* [JOB] Each line below that contains the word "Zaragoza" must be copied.

::: RECORDS FOR THE EXERCISE

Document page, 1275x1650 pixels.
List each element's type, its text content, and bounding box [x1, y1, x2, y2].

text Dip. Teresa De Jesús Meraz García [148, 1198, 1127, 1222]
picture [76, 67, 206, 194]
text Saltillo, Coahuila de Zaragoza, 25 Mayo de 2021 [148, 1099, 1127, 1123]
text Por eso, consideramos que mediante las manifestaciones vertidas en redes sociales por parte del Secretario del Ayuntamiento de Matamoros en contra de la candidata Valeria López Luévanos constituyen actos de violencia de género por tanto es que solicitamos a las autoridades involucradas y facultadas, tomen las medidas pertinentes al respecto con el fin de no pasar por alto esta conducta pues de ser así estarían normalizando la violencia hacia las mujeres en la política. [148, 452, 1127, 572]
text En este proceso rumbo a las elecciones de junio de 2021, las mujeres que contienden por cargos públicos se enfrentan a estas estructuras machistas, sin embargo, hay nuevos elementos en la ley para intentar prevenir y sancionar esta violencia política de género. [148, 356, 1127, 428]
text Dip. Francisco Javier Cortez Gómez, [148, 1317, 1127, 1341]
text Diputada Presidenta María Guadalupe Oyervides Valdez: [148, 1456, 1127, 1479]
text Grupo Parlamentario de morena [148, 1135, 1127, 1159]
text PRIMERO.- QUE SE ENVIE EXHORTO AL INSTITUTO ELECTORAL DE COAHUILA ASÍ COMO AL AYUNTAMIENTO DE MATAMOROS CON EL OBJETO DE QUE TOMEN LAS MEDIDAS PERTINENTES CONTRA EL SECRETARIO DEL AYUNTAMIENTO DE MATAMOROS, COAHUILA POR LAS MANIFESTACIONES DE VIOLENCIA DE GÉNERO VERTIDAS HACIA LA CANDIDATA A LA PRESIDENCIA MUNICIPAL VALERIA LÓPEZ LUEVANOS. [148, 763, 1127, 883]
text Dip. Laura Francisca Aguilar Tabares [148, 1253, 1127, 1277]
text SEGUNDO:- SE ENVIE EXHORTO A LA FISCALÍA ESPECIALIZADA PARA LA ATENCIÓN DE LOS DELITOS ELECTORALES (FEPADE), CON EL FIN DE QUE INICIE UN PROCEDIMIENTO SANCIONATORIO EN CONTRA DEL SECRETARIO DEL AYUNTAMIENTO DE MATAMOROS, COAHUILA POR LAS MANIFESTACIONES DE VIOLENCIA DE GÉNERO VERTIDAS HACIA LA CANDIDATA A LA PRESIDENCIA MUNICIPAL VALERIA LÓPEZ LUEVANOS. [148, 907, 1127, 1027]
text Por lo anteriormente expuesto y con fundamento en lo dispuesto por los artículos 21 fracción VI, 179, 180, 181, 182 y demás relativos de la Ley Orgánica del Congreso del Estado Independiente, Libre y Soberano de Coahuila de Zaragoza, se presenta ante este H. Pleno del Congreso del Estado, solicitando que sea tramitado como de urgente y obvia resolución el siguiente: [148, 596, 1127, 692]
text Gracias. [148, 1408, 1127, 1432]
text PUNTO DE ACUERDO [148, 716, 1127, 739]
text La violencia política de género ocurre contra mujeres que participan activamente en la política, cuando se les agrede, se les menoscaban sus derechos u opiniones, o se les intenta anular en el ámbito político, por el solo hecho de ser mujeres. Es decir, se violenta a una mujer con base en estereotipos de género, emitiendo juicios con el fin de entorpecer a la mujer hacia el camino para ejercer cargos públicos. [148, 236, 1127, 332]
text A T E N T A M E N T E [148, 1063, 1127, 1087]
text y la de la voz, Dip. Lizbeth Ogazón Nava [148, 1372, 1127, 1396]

::::::

* [RESULT OF THE EXERCISE]
text Saltillo, Coahuila de Zaragoza, 25 Mayo de 2021 [148, 1099, 1127, 1123]
text Por lo anteriormente expuesto y con fundamento en lo dispuesto por los artículos 21 fracción VI, 179, 180, 181, 182 y demás relativos de la Ley Orgánica del Congreso del Estado Independiente, Libre y Soberano de Coahuila de Zaragoza, se presenta ante este H. Pleno del Congreso del Estado, solicitando que sea tramitado como de urgente y obvia resolución el siguiente: [148, 596, 1127, 692]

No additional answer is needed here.